Despite steady economic growth, the 2016 general election saw Fine Gael hit and Labour hammered. The resulting “new politics” produced an unprecedented political line-up and a budget that introduced modest further tax cuts and spending increases, with new spending funded in particular by a surge in corporation tax receipts.
The trouble for the next taoiseach is that Budget 2018 will not allow any significant leeway to curry favour with the voters. In fact, given existing spending commitments, the initial indicators are that the scope for extra spending and tax cuts will be limited. The Government will hope that, like every year recently, overperforming tax revenues will provide room for a bit more largesse. But sluggish tax receipts in the early months of the year have put this in doubt and, at worst, could remove room for manoeuvre completely come October.

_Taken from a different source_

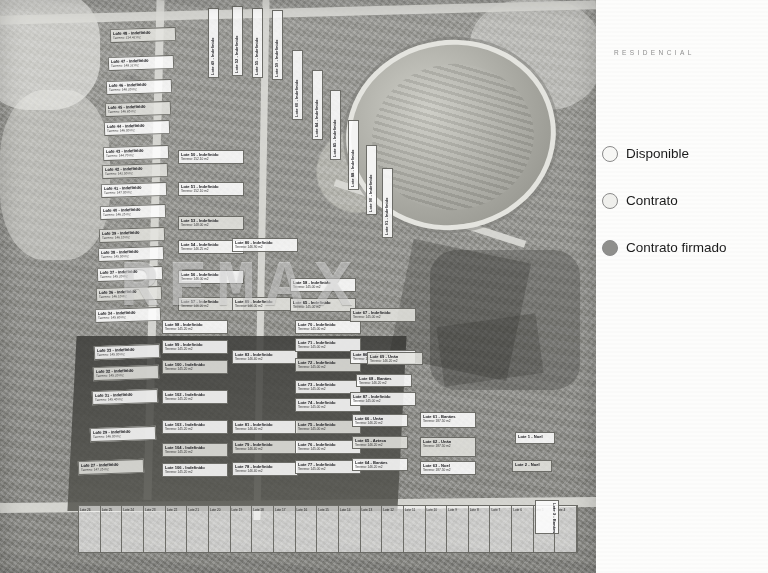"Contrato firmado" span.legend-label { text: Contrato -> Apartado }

So the difficult economic message for the new taoiseach to sell is that this may be as good as it gets in terms of the tax we pay and what it funds. If we want more, we will have to pay for it via tax. In theory, if the economic winds stay favourable, EU budget rules would give us a bit more budget leeway from 2018 on. In practice, this is based on economic growth forecasts which are now in danger because of Brexit.
The second difficult economic message for the new taoiseach is to find a way of dealing with this uncertainty. Brexit could be a big economic hit. Or, if a decent trade deal is done between Britain and the EU, it could be tricky, but not too bad. For Ireland, there is a world of a difference between a hard and soft Brexit. Planning for this, and communicating it politically, will be at least as tricky a task as plotting the path out of the bailout.